Now, at 3 ½ months postpartum, the true words from that plan are slowly, few and work. Arg.
A few days ago, on a trip to a neighbouring province, as I laced up my runners and thought about the upcoming race that I wanted to run, I realized I had three options:
1. don’t run at all
2. run a distance I’m not sure I can do
3. swallow my pride and sign up for something short
I didn’t like any of them.
I let myself out the gate of the rental house and pressed play on my iPod. A mellow, instrumental number came on. I was about to skip to the next song when I sensed, “don’t skip it.” So I started to run, surrounded by strains of flute and piano. My spirit settled down and I started to pray.
Usually my thought pattern is shallow when I run. I think about how slow time goes, about how much traffic there is or how much longer I have left. I want to pray and I try to pray but my spirit feels distracted.
On this road, flat and quiet, with the rising sun behind me and my shadow, long and tapering, prayer came like a gift. With each song was a theme that fueled my prayers, a desire to serve, to see this nation transformed, to see hurts healed.
The second day I got up early again. Maybe it wouldn’t just be another run. A few minutes into running, there was someone beside me. “Jesus?” I asked even though I knew it was Him. He always seems to wear sandals when he’s out running.
“How are you?” I half turned to look at him and saw his expression. “Why are you sad?” I asked. He told me about a friend’s dad, recently widowed. I watched the farmer’s hands, roughened and calloused from years of work, slowly doing their chores. I watched as Jesus cupped his hands around the farmer’s hands and helped him with his work. “Yes,” I smiled, “yes.”
And we ran this way, talking in words and in pictures and songs and I realized it is a lot easier to carry on a conversation when you don’t have to worry about running out of breath.
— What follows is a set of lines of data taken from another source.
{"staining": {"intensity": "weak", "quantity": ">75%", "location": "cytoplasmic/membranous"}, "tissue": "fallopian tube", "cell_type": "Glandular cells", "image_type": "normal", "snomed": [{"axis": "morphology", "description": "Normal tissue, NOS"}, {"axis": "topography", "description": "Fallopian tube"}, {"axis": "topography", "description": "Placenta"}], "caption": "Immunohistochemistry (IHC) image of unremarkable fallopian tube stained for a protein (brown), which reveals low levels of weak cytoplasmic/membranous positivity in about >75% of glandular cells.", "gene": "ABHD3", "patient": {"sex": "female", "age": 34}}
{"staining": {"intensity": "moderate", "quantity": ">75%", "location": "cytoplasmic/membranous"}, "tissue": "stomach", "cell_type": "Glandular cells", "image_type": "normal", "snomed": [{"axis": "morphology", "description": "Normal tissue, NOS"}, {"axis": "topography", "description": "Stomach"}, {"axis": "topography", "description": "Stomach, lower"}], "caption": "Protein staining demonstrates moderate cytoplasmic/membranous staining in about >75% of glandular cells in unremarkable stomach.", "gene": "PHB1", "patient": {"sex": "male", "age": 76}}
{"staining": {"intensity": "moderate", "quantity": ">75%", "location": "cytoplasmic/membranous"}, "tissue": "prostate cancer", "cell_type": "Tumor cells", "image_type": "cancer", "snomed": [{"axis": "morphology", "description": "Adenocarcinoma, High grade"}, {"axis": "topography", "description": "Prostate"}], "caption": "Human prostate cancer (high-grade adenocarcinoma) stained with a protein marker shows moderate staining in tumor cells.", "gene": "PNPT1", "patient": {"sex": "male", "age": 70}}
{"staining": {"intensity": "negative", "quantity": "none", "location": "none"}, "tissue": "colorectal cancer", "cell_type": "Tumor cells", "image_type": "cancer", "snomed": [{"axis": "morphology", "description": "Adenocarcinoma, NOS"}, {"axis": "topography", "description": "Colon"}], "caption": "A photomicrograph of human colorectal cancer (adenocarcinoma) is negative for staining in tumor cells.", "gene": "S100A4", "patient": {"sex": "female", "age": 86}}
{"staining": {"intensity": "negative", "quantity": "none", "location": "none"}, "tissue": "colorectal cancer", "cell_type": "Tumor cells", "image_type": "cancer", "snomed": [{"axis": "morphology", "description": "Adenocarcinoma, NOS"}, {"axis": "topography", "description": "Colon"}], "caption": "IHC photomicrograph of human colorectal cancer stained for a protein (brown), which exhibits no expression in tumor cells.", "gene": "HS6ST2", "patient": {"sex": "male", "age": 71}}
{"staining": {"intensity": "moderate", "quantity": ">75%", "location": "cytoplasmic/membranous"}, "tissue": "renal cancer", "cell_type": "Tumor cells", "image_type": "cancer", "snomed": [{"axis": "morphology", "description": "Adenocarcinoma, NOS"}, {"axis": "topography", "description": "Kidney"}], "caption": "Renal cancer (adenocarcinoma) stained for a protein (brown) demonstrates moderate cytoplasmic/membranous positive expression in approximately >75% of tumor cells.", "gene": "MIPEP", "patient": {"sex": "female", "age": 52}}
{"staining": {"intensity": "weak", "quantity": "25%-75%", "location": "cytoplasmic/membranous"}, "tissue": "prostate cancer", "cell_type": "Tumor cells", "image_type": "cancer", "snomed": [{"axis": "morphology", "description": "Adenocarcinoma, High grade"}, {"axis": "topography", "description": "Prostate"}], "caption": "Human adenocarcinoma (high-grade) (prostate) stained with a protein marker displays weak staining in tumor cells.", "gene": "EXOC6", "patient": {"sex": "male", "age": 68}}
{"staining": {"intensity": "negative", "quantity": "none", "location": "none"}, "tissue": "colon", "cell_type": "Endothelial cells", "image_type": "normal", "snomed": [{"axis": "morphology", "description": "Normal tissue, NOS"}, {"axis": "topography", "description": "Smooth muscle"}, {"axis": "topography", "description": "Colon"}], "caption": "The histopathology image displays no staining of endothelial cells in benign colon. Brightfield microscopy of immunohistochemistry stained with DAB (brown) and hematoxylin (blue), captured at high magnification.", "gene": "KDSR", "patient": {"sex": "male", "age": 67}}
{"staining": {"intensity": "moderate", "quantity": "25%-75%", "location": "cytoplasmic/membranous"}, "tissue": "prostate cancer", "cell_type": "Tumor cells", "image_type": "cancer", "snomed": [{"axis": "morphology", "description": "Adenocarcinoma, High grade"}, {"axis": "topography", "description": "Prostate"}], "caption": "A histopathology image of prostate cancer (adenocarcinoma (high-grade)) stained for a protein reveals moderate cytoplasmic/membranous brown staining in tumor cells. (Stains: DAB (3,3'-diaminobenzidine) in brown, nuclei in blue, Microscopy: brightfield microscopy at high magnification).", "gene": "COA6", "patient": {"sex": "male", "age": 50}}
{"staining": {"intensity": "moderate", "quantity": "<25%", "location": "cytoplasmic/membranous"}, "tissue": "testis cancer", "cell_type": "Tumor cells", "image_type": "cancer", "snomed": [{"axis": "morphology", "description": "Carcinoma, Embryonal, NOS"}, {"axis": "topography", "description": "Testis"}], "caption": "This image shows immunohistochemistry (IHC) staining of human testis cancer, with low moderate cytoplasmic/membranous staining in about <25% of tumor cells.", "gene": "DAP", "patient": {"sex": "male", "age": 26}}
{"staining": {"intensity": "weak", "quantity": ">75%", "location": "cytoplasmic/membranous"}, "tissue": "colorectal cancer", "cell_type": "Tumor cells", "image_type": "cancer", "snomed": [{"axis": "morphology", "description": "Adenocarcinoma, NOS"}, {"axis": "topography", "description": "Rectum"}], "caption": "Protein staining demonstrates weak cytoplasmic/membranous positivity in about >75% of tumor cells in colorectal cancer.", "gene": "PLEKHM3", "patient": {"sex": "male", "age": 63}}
Then, all of a sudden, about the point when my legs felt like blocks of concrete, he hitched up his robe and darted ahead. “Chase you to the sign!” he called. When I got there, he had already disappeared, up ahead. I wanted to stop and clutch my knees but I ran faster, trying to see him. It wasn’t about running to a sign but about chasing him, faster, harder, even when I’m tired.
He jogged back slowly into view and fell in step beside me.
The wind picked up as we were listening to the old school song “Sweet River Roll” from the band Waterdeep.
Sweet Jesus roll,
All over me.
Sweet Jesus roll,
Roll all over me.
And I put my head down and ran forward into the strong wind. Sweet Spirit blow over me.
And in the wind, his form beside me disappeared.
I neared the end of my run. I turned the corner past the rental house and saw a wide stretch of open road. I ran faster. And faster. Out of my peripheral vision I saw people stepping out of their doorways onto the porch to watch me. I didn’t care. I ran faster and harder until I was full out sprinting down the open, broken highway. When I finally stopped and turned to walk back, I was breathing heavily and felt fully alive.
Sliding the gate latch open, I smiled. Forget the race, I thought. That was a real run.
Note: I wrote this back in early November but didn’t get a chance to post until now. The long and the short of it is that I chose to run the race, settling for an option 2 and 3 hybrid: run something short that I’m wasn’t too sure I could do well. I completed the 10K. It probably would have been easier had I been able to find a gas station that could put air in the stroller tires. Oops. A fun experience nonetheless.